## Source extract

┄┄┄┄┄┄

Identifying a worthy cause is the task of a lifetime. To find another who shares the same interest is a matter of great fortune or determined investigation: both equally difficult. There is no knowing whether the Cause that aligns The Two is worthy of them, no guarantee that truth will emerge from their fidelity to each other or their Cause. All they can do is love and wager and hope that with effort and thought the conflict between their subjectivity will lead to an event, to deeper understanding. If it doesn’t, they will need the strength to realize that their Cause was a simulacrum of truth, and, as such, could only lead to disaster and betrayal. They will not see this as tragic. Instead they will find joy in being proven wrong, getting a chance to start anew, striving to find another Cause. The alternative to this would be to betray the Cause, leave it behind, and find another interest to devote themselves to.

┄┄┄┄┄┄

## Extracted data
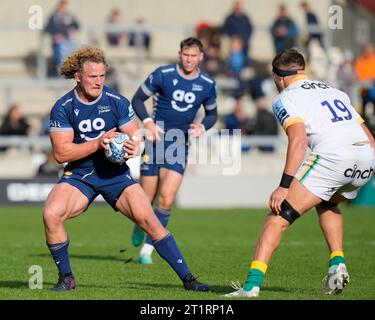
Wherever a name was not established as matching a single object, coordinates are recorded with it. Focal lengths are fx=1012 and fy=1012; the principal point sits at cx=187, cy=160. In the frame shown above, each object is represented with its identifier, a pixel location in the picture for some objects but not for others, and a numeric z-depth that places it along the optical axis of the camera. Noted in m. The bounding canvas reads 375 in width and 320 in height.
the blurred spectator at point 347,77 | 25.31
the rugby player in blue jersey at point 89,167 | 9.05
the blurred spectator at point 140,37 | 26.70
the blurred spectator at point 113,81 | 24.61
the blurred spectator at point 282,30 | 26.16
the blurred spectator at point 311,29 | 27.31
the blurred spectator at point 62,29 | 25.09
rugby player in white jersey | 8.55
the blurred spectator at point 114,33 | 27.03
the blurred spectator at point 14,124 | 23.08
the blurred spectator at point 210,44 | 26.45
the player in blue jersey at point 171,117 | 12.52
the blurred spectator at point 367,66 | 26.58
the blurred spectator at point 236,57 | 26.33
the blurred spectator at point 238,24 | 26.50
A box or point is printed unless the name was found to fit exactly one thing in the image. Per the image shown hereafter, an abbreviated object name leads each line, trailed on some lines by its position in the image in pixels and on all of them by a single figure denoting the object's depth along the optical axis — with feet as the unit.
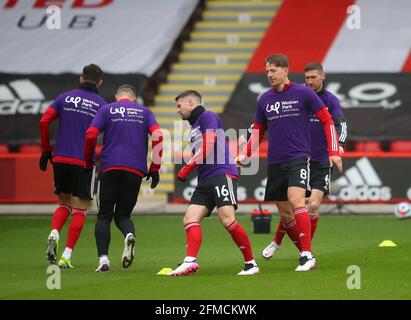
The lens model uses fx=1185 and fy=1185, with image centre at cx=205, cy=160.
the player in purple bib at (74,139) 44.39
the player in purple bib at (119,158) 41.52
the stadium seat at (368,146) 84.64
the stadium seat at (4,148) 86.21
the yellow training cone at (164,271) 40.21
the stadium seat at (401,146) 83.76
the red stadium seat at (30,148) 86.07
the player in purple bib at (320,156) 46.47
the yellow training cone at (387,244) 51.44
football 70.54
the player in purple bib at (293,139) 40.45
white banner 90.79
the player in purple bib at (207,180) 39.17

┄┄┄┄┄┄

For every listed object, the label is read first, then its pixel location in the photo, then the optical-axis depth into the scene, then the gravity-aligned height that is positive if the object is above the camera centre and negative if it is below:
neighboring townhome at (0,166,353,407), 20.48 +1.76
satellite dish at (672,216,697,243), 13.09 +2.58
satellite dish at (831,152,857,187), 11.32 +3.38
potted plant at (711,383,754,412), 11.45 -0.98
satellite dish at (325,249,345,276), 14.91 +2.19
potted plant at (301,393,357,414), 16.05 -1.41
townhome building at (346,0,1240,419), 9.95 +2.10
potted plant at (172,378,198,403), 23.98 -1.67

┄┄┄┄┄┄

## Task requirements
Carry on the passage above about The Two and their shared Cause, starting right after its final sentence.

## Reply to the task
How does one decide to betray the lover in favour of the Cause, or the Cause in favour of the lover? Betraying the closest thing to you is difficult—but betraying what is “in you more than you,” is near impossible. This is how it is: it is difficult to betray the one you love, but it is even more difficult to betray the cause you believe in. There is no easy way to decide which is “correct” because there is no guarantee that the decision to break will produce the effect one desires. All that is possible is to decide, to break from what is believed to be an obstacle to either the fidelity to the Cause or fidelity to the lover, and stick to that decision. This decision should not be easy to make, but it should be effortless to act upon and this is how one can identify the time for betrayal.
I do not speak of “true love,” but of the Truth of love as a field for possible meaning(s), of the site of love as a potential venue for an Event in Being.